Thinking about death is often difficult and unsettling enough as is, but factoring in dying before children are old enough to take care of themselves adds another layer of anxiety to the equation. Pennsylvania parents should give considerable thought to who is fit to raise their kids should something happen to them.

Turning to Forbes is a good place to start narrowing down a list of potential guardians. The process involves a number of factors and questions. Hopefully, the insights prove useful for parents.

Shared values

Some parents have values they feel are essential for sharing with and instilling in their children, notes Parents.com. Potential guardians should share those same values and be comfortable with teaching them to others.

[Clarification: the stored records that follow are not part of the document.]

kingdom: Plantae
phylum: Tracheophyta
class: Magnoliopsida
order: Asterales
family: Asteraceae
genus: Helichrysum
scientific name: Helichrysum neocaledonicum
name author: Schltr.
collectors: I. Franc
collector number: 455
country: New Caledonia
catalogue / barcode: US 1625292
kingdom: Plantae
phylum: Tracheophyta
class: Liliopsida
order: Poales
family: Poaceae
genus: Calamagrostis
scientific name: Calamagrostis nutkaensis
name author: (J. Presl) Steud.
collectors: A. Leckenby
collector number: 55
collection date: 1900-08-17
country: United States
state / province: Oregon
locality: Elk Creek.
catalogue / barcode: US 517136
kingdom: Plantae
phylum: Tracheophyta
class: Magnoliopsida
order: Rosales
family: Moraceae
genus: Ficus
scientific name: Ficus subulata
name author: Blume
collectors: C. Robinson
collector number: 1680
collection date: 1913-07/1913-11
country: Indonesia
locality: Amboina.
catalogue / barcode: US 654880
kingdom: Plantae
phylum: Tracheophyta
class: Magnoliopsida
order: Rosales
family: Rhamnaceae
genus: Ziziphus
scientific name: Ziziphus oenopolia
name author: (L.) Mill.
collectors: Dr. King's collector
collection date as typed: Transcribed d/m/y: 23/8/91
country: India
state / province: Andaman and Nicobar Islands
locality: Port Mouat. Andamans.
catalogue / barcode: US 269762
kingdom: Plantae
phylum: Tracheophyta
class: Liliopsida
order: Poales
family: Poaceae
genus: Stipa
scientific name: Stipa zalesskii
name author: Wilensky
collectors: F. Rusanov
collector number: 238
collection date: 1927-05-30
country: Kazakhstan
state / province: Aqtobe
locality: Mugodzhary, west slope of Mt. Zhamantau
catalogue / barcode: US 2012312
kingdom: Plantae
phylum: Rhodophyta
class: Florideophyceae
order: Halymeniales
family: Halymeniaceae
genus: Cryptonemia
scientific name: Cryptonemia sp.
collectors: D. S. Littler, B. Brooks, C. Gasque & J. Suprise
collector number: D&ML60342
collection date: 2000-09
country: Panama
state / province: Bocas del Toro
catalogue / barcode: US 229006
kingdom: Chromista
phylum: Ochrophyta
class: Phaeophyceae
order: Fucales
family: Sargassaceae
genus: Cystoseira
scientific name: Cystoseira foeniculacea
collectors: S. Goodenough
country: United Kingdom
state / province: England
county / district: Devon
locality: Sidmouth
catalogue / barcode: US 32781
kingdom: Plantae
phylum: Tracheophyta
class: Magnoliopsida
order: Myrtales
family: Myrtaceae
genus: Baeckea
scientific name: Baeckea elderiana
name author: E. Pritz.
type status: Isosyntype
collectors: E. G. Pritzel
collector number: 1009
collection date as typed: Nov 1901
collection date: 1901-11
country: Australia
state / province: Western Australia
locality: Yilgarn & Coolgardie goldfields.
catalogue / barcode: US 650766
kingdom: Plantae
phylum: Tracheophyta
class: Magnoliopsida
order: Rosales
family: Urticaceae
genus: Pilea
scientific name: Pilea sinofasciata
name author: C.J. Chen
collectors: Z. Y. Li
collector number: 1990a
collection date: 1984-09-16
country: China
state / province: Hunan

It is good for parents to get specific regarding their most important values so there is no confusion between them and the chosen guardian.

Relationship status

Because relationship statuses change, meaning people enter and exit relationships all the time, parents should not limit their list of guardians to only currently married individuals. Single guardians can prove just as capable, if not more so, than married guardians. What matters most is that the guardian loves and raises the child.

Notifying candidates

Acting as a guardian for a child should not come as an unexpected surprise. Once parents have made their final selection, they should let that individual know ASAP. That way, the person has a chance to think about what it means to be a guardian, can focus on strengthening her or his bond with the child and can make any necessary preparations well in advance.

Much like the trustee for an estate plan, parents should review their choice of guardian every few years. The chosen individual can become a better or worse candidate over time.